Leung F Y, Henderson A R
Clin Chem. 1982 Oct;28(10):2139-43.
This method for determining aluminum in serum and urine is essentially free from matrix interference and gives a linear response with concentration to at least 500 micrograms/l. Use of a stabilized temperature platform (L'vov platform, Perkin-Elmer Corp.) to approach a "steady-state" temperature, addition of matrix modifiers [especially Mg(NO3)2], and the use of peak area integration all helped substantially diminish spectral interference. With the platform furnace, serum protein concentrations as great as 260 g/L did not interfere with the determination of Al. The within- and between-assay precision (CV) was less than or equal to 3.5% and less than or equal to 7.4%, respectively. Analytical recovery of Al added to serum ranged between 95 and 101% throughout the linear calibration range (to 500 micrograms/L), either when measured directly from the standard curve or by the method of standard additions. The reference interval for Al in 28 healthy subjects was 2-14 micrograms/L (mean 6.5, SD 4.1 micrograms/L), and for 130 patients on hemodialysis, 20-550 micrograms/L (mean 87.5, SD 62.5 micrograms/L).

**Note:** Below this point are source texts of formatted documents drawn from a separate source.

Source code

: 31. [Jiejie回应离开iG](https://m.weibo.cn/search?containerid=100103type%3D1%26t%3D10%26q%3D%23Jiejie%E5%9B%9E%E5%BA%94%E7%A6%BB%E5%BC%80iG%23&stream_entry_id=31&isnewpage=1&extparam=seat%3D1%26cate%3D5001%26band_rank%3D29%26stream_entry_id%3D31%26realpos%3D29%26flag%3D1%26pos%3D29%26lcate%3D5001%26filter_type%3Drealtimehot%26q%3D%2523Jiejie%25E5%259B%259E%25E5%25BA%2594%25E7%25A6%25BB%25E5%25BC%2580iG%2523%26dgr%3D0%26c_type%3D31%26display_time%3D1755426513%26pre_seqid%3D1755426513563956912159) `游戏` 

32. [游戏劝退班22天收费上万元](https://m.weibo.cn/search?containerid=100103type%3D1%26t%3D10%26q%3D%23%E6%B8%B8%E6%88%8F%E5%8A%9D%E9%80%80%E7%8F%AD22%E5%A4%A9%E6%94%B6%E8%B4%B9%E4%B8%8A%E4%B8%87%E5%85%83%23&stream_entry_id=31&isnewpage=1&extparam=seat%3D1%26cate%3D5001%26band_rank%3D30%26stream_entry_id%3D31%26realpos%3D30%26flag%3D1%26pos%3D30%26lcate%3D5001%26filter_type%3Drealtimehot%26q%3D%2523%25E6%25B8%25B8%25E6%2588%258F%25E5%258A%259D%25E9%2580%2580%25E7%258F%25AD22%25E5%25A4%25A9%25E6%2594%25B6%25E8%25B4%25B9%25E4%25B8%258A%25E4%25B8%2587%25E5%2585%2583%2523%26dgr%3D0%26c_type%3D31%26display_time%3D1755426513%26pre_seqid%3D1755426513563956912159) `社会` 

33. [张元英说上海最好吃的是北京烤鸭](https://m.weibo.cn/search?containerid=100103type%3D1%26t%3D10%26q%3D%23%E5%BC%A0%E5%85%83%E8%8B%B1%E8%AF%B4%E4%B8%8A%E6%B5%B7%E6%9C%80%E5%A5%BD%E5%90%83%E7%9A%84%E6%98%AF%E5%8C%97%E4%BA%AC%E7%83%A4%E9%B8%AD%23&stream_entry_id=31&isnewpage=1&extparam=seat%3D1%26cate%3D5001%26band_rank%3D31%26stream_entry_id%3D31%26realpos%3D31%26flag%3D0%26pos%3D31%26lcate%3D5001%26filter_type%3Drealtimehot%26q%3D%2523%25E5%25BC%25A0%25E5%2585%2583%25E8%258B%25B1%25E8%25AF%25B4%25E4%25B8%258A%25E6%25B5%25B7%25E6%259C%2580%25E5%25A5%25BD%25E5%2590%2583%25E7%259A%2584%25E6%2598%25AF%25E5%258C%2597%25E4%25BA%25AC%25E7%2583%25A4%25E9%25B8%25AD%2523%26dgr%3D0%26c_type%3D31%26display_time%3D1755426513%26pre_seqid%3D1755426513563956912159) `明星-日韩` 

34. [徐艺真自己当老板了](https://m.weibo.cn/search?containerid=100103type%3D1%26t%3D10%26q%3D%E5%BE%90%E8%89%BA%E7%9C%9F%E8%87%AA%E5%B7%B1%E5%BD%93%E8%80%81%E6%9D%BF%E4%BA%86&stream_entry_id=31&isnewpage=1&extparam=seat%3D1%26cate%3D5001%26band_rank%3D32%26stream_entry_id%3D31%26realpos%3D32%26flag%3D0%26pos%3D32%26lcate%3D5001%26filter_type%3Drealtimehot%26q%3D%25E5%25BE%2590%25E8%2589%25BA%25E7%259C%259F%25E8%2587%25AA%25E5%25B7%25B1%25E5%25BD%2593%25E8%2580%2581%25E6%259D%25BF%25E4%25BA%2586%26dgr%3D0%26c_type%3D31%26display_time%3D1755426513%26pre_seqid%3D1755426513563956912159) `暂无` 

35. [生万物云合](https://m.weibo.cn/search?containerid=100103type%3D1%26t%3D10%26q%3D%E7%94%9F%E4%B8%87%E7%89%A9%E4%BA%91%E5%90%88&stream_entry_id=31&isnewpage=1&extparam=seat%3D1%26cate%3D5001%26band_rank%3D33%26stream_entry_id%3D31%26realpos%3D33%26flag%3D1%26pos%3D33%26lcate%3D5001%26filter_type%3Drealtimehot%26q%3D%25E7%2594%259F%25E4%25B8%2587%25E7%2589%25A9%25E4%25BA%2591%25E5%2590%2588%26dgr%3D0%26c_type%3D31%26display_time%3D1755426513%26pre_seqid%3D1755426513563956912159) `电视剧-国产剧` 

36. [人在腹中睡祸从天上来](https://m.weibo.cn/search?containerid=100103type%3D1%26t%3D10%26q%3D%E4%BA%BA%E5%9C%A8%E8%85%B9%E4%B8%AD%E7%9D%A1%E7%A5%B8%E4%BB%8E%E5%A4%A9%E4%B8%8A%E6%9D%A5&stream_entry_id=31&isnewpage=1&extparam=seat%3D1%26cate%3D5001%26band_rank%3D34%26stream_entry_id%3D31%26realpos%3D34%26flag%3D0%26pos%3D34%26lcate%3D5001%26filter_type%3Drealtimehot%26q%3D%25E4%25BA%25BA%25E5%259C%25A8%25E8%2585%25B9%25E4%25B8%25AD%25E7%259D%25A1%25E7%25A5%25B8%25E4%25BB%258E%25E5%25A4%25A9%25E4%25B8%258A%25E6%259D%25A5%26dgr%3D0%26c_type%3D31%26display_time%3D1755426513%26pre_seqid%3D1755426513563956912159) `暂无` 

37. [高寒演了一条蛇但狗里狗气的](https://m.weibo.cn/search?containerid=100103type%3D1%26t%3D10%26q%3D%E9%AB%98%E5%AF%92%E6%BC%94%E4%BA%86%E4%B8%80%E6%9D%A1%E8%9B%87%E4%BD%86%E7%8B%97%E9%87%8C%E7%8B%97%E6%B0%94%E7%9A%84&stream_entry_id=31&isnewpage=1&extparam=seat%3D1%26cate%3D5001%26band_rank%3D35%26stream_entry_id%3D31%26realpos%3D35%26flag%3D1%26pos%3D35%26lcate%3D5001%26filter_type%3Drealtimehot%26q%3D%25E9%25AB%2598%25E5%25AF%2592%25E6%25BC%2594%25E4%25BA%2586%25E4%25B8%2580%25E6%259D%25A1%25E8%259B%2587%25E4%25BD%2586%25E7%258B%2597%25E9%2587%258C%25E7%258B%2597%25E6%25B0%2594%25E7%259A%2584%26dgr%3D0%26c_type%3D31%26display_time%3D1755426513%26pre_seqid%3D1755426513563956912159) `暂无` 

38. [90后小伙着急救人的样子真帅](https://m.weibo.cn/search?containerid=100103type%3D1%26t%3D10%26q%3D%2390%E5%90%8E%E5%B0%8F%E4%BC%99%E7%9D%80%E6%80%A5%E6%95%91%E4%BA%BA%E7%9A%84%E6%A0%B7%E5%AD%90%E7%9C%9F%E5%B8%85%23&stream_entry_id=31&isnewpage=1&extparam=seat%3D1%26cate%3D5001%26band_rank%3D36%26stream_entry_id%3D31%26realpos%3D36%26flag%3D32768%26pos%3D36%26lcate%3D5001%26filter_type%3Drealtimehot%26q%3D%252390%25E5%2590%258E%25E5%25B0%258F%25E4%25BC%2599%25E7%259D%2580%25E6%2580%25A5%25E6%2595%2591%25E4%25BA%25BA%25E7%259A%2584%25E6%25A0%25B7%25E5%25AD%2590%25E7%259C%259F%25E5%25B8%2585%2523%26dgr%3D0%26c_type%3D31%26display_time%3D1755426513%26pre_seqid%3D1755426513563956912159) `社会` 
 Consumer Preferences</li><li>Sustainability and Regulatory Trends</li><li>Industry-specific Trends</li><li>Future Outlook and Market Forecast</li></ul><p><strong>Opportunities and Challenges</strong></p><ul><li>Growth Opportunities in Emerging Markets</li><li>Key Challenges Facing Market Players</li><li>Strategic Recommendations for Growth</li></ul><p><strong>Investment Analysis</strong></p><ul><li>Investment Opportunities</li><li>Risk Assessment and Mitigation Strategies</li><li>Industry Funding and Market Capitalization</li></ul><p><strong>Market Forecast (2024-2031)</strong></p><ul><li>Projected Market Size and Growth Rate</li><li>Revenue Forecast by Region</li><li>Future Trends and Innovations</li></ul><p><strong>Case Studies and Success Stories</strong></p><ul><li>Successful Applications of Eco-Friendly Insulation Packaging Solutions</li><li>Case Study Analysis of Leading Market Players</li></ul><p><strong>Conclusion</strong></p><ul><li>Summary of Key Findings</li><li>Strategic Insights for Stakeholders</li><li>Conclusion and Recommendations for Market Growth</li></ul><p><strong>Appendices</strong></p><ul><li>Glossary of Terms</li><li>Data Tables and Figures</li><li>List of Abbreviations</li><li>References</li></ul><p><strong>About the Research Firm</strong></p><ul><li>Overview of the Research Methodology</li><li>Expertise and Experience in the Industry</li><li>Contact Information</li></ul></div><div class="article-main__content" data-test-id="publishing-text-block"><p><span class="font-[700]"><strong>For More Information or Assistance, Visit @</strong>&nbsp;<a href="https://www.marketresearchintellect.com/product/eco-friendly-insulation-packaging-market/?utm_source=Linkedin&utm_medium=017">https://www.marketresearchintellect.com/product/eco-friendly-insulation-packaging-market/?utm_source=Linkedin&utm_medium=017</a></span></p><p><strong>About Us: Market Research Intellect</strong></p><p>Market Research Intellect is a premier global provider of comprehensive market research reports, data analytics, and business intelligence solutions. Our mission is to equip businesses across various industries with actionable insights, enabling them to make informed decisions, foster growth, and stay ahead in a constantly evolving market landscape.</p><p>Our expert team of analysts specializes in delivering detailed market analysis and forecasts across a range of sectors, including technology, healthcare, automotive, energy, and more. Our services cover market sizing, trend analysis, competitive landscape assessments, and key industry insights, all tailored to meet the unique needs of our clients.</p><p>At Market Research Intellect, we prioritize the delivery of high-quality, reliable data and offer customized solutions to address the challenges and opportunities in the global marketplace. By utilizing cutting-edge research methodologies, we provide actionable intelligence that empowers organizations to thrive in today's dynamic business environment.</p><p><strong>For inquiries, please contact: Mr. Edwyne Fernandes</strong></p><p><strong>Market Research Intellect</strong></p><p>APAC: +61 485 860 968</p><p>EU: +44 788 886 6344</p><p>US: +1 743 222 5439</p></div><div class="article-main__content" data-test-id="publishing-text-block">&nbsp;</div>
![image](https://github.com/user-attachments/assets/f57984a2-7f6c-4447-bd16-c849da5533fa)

这种测定血清和尿液中铝的方法基本不受基质干扰,在浓度至少为500微克/升时呈线性响应。使用稳定温度平台(L'vov平台,珀金埃尔默公司)来达到“稳态”温度、添加基质改性剂[尤其是Mg(NO3)2]以及使用峰面积积分都极大地有助于减少光谱干扰。使用平台炉时,高达260克/升的血清蛋白浓度不会干扰铝的测定。批内和批间精密度(CV)分别小于或等于3.5%和小于或等于7.4%。在整个线性校准范围内(至500微克/升),无论是直接从标准曲线测量还是通过标准加入法测量,添加到血清中的铝的分析回收率在95%至101%之间。28名健康受试者的铝参考区间为2 - 14微克/升(均值6.5,标准差4.1微克/升),130名血液透析患者的参考区间为20 - 550微克/升(均值87.5,标准差62.5微克/升)。